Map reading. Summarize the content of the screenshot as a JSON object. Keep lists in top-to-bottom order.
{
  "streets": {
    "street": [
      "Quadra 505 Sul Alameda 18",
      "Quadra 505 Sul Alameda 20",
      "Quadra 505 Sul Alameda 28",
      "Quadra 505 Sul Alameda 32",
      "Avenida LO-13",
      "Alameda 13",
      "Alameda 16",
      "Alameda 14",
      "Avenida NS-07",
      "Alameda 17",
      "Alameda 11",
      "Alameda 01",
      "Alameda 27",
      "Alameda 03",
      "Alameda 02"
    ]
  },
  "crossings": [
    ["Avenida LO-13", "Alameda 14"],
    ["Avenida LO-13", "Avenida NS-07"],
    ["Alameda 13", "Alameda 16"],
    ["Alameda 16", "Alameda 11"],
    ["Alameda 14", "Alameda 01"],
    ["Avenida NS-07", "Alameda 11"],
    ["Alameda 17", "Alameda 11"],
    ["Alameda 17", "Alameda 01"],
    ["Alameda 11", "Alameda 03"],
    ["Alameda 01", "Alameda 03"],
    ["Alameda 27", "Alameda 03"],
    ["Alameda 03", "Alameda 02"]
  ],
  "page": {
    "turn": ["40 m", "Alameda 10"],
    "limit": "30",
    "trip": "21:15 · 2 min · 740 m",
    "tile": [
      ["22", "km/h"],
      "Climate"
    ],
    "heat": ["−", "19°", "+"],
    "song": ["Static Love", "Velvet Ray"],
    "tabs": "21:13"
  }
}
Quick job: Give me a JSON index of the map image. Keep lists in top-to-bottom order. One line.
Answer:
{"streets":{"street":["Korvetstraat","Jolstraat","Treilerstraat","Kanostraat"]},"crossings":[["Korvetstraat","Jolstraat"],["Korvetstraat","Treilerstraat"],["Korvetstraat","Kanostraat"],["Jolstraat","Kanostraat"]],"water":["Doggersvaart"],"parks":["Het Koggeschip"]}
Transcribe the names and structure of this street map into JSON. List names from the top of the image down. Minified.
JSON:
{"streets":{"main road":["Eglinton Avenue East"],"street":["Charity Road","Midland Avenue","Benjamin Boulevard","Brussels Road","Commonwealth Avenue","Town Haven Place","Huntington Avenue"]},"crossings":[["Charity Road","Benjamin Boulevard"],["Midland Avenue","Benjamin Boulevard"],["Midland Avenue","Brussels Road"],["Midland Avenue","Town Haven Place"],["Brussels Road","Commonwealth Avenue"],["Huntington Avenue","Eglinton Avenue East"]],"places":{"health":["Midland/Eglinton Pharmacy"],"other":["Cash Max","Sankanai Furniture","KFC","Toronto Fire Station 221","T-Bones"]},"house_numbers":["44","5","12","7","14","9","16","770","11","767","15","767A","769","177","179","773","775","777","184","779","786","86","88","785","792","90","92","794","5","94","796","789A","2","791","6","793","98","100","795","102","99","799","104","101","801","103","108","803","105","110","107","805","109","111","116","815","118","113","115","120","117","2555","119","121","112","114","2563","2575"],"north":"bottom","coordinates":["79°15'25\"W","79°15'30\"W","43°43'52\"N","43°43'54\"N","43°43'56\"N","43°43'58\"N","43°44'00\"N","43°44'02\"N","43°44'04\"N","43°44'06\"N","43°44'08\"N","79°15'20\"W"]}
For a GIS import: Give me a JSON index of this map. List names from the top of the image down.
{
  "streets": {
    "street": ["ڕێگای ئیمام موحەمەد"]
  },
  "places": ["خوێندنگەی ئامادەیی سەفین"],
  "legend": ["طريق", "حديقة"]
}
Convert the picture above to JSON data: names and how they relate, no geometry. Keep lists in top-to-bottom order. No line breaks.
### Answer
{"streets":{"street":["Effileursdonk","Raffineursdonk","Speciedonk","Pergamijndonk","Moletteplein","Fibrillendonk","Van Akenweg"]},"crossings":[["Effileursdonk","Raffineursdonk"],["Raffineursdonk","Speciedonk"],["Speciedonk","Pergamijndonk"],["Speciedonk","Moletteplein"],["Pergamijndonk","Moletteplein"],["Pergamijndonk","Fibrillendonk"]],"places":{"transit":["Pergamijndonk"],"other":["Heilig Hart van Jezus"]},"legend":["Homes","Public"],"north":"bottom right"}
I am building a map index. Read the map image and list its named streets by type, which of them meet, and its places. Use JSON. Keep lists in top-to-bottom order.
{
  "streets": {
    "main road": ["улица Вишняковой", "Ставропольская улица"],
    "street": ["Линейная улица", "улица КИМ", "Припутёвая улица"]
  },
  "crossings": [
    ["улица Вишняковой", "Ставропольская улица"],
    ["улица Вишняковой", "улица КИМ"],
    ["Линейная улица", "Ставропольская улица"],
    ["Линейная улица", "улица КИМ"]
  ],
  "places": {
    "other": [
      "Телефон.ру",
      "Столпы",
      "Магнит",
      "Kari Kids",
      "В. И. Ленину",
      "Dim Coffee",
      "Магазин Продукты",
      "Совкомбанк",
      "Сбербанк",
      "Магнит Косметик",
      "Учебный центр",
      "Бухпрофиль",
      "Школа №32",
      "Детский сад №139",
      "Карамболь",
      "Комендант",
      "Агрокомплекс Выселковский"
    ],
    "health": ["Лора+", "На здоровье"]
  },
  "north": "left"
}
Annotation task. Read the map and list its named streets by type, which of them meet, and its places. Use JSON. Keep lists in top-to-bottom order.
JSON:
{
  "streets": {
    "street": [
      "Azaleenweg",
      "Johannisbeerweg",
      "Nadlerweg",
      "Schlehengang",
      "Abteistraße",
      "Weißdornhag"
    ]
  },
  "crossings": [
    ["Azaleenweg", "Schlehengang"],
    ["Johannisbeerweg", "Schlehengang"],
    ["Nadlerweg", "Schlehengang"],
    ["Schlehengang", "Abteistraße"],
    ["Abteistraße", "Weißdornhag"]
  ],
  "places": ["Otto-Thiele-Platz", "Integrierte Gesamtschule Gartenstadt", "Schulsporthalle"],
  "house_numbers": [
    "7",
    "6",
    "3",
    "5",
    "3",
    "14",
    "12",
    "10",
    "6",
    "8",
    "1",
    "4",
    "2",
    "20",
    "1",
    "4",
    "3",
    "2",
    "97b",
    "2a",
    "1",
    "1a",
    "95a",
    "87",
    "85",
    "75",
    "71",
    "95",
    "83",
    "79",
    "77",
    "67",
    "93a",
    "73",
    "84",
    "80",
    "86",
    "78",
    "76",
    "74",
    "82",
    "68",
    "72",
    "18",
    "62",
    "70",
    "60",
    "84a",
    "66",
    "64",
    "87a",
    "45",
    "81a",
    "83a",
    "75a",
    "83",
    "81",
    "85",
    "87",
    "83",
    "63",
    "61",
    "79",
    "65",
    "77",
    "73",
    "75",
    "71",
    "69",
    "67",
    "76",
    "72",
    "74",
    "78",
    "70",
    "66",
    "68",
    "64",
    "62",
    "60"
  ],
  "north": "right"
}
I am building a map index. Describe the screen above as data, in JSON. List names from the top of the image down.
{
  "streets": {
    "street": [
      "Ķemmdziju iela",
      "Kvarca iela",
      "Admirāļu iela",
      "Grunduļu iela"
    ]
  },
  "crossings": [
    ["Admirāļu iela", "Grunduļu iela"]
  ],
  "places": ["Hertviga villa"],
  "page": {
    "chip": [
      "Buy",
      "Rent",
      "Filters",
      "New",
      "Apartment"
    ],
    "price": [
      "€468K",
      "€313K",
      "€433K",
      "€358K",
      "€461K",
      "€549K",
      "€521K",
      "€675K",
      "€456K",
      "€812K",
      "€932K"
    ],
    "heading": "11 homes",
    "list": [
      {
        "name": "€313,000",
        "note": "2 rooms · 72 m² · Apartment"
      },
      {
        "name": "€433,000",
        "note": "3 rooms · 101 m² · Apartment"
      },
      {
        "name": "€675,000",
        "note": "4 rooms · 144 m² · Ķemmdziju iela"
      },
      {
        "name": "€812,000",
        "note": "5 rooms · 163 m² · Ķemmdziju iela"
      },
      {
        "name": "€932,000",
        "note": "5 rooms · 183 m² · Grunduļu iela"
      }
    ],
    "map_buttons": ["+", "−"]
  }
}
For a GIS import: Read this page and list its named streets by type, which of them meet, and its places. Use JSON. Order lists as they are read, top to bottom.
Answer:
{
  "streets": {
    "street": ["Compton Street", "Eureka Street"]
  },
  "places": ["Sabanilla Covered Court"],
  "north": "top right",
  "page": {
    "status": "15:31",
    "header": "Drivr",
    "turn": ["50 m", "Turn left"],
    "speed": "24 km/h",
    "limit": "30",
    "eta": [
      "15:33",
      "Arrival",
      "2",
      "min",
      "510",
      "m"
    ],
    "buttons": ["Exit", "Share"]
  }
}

◇ ◇ ◇ ◇

_Exercise details:_ Copy every line that includes the string "they" from the material above.

_Output for this exercise:_
Convert the picture above to JSON data: names and how they relate, no geometry. Keep lists in top-to-bottom order. No line breaks.
For a GIS import: Read this page and list its named streets by type, which of them meet, and its places. Use JSON. Order lists as they are read, top to bottom.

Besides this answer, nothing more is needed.